Selected excerpt:
◇ ◇ ◇

Now, Lucinda, a lot more like Iggy Pop, is kinda more sexual, more tactile, more dangerous. But the thing I learned from Starsailor was that sometimes… there’s a reason why Night of the Hunter looks the way it looks, if you watch that film. Because there’s an emotionalism in cinema.
Well, you’ve also toured with Steve Earle, and I know he is influential with most of the readers of American Songwriter. In fact, he was on the cover a couple of issues ago. What have you learned from Steve? He’s kind of settled into his own niche in the music industry.
If I could model myself after the career of people it would be some hybrid of Lucinda and Steve. Steve’s amazing. First of all, his songwriting tends to get overlooked these days-he’s an amazing songwriter. I studied to be a schoolteacher, and I would be in there with these kids and they would say something that was so pure and so genius that it would blow my mind. Because they had no influence beyond a moment of clarity of what they were trying to say and the language that was available to them. Somehow, Steve manages to do that at his age. And that means to me that his affection, his love for American music is wide. And not only is it wide, he’s capable…he’s gifted.
Well said. Steve’s son, Justin, is making a splash in the industry. I believe he played at the American Songwriter party at SXSW. Did you happen to catch his show?
I didn’t. Justin’s funny-I’m friends with Justin. And he’s really starting to come into his own. It’s weird-if I’m being honest-and I don’t know if Justin or Steve would feel this way-I feel like some sort of illegitimate child [laughs] in between the two because the relationship between Justin and me has gotten interestingly…he’s just one of those guys. We won’t talk for weeks and when we do it’s always like there was no space. And he’s really come into his own. And I always admire when the son of an artist really starts to establish himself. Jakob Dylan and I are acquaintances, and I got to say Jakob’s handled it well.

◇ ◇ ◇

Recorded data:

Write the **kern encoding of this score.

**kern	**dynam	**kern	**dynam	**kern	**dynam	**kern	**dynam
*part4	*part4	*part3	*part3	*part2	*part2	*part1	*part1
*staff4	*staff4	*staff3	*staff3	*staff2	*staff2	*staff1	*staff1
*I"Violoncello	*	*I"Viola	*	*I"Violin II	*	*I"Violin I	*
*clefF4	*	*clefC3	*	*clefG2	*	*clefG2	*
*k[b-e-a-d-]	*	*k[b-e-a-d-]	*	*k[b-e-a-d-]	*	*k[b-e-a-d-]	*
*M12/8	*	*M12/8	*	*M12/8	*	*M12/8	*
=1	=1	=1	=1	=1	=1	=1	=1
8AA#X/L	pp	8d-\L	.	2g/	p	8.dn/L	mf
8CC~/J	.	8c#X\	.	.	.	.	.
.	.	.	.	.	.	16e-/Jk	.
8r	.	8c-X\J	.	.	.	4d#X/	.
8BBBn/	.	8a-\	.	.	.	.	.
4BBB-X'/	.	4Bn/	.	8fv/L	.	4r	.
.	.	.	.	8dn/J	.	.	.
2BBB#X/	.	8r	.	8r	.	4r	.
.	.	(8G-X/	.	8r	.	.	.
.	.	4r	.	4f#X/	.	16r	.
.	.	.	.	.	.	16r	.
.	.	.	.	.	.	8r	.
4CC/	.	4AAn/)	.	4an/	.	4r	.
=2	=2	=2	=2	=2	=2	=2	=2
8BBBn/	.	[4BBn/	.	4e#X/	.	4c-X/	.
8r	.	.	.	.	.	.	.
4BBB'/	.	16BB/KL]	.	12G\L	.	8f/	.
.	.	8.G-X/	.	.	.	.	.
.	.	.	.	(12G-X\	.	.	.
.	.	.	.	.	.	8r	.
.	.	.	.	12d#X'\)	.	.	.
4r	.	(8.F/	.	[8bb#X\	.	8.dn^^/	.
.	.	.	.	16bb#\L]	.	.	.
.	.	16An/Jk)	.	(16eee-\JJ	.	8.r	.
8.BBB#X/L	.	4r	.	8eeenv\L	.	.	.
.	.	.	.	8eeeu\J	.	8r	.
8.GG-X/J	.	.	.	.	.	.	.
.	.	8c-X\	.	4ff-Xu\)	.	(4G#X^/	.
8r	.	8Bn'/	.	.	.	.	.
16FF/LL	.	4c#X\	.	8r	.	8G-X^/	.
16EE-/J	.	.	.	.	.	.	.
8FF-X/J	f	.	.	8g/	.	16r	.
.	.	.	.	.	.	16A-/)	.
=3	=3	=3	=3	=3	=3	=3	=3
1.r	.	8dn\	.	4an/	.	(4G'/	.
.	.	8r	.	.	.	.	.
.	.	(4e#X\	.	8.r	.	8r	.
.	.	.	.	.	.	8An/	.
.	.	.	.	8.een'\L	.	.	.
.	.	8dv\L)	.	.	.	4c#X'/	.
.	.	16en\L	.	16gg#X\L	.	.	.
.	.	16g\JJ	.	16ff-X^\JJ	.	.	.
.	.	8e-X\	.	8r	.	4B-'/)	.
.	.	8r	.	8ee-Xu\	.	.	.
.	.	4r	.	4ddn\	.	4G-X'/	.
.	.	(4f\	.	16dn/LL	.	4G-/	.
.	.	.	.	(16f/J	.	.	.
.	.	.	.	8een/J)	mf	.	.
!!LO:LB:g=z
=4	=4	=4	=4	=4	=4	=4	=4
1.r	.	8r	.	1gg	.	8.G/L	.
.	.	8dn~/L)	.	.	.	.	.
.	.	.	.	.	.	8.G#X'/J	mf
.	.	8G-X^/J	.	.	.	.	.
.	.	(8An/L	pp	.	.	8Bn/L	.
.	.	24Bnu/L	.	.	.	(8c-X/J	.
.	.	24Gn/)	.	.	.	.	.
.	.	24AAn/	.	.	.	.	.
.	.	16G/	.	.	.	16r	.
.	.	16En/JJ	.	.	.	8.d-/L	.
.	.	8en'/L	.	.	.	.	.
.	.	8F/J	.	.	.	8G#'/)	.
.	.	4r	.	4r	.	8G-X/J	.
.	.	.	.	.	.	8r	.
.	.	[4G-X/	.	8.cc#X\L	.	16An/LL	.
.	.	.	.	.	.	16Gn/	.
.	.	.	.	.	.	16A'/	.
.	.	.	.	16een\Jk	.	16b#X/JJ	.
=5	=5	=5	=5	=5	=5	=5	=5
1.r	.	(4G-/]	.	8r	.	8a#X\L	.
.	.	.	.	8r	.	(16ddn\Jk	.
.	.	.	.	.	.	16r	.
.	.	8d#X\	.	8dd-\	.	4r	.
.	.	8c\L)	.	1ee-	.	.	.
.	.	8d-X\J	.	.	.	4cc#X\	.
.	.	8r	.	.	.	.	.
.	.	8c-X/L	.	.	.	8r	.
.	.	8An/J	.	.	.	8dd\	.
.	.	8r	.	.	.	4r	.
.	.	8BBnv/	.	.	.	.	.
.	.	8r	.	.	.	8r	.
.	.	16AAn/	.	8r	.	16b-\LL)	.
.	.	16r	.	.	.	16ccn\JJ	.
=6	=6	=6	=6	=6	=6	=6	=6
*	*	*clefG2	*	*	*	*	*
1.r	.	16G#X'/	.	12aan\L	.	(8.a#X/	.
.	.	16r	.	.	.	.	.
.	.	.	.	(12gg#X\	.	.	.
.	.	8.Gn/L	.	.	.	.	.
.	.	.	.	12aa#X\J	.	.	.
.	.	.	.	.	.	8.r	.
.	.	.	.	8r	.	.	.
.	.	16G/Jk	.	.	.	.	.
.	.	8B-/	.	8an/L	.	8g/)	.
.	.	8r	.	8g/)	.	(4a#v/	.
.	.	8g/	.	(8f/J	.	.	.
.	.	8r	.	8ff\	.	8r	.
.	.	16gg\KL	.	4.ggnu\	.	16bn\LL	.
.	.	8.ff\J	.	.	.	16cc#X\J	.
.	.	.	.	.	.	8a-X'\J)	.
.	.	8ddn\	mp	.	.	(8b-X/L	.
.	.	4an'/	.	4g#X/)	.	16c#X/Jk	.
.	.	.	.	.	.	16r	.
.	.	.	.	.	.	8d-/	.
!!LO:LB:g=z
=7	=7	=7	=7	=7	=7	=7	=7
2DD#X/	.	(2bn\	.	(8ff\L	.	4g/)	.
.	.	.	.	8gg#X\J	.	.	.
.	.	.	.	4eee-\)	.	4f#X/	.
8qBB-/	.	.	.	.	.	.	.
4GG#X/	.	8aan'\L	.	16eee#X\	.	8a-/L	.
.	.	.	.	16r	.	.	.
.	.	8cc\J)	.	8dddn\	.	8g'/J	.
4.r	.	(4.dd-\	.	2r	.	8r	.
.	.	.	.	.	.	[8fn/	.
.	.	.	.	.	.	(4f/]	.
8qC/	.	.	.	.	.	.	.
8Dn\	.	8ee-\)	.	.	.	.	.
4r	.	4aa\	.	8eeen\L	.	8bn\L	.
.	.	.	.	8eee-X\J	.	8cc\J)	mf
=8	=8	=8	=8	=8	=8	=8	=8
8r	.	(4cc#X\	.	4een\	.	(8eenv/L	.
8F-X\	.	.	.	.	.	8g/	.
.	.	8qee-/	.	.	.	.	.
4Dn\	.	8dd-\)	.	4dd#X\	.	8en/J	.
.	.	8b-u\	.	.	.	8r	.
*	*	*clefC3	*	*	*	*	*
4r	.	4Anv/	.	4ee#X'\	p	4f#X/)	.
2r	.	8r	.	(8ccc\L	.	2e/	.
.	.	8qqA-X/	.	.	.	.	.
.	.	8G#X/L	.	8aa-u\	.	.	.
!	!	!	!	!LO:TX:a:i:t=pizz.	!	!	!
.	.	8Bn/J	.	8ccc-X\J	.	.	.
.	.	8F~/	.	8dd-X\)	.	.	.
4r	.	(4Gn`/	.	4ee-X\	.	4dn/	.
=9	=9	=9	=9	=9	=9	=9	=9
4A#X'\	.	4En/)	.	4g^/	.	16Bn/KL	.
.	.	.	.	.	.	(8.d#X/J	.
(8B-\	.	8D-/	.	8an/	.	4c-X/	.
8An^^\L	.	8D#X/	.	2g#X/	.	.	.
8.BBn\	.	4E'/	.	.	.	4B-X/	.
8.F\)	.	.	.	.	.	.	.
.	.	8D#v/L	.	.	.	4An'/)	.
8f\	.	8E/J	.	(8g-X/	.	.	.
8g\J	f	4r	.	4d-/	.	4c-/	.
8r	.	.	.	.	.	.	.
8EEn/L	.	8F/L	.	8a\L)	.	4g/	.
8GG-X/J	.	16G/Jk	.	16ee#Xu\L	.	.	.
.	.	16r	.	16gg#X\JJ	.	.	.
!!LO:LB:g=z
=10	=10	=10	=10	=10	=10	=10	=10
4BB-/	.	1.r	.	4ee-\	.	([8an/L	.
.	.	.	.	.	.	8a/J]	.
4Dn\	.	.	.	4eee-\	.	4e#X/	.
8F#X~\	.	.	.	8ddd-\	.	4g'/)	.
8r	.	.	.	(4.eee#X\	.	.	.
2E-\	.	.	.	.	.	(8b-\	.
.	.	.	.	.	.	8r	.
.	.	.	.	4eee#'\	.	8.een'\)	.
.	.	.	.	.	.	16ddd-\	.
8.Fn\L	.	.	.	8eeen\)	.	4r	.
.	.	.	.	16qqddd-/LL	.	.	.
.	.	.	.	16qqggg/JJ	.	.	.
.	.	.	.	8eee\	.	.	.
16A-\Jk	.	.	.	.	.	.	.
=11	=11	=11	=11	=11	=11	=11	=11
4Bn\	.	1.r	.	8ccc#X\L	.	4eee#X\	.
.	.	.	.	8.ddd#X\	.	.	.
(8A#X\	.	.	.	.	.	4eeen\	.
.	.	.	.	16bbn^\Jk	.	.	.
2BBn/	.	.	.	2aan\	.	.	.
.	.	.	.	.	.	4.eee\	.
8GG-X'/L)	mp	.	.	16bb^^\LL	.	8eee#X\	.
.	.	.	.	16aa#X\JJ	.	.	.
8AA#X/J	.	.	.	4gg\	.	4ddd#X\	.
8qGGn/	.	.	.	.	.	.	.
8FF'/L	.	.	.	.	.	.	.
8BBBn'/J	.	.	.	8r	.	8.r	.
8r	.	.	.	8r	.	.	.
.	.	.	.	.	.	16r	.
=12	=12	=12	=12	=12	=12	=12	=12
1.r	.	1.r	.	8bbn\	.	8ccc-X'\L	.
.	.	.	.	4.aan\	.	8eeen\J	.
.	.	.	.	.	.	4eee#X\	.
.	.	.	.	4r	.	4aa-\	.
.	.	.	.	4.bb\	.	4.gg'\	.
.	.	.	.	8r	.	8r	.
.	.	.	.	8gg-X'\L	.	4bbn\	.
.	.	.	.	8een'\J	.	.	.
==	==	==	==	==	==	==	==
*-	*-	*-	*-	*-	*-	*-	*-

◇ ◇ ◇

Written problem: Copy out the interview excerpt about Lucinda, Steve Earle and Justin above in full, word for word.

Solution for this problem:
Now, Lucinda, a lot more like Iggy Pop, is kinda more sexual, more tactile, more dangerous. But the thing I learned from Starsailor was that sometimes… there’s a reason why Night of the Hunter looks the way it looks, if you watch that film. Because there’s an emotionalism in cinema.
Well, you’ve also toured with Steve Earle, and I know he is influential with most of the readers of American Songwriter. In fact, he was on the cover a couple of issues ago. What have you learned from Steve? He’s kind of settled into his own niche in the music industry.
If I could model myself after the career of people it would be some hybrid of Lucinda and Steve. Steve’s amazing. First of all, his songwriting tends to get overlooked these days-he’s an amazing songwriter. I studied to be a schoolteacher, and I would be in there with these kids and they would say something that was so pure and so genius that it would blow my mind. Because they had no influence beyond a moment of clarity of what they were trying to say and the language that was available to them. Somehow, Steve manages to do that at his age. And that means to me that his affection, his love for American music is wide. And not only is it wide, he’s capable…he’s gifted.
Well said. Steve’s son, Justin, is making a splash in the industry. I believe he played at the American Songwriter party at SXSW. Did you happen to catch his show?
I didn’t. Justin’s funny-I’m friends with Justin. And he’s really starting to come into his own. It’s weird-if I’m being honest-and I don’t know if Justin or Steve would feel this way-I feel like some sort of illegitimate child [laughs] in between the two because the relationship between Justin and me has gotten interestingly…he’s just one of those guys. We won’t talk for weeks and when we do it’s always like there was no space. And he’s really come into his own. And I always admire when the son of an artist really starts to establish himself. Jakob Dylan and I are acquaintances, and I got to say Jakob’s handled it well.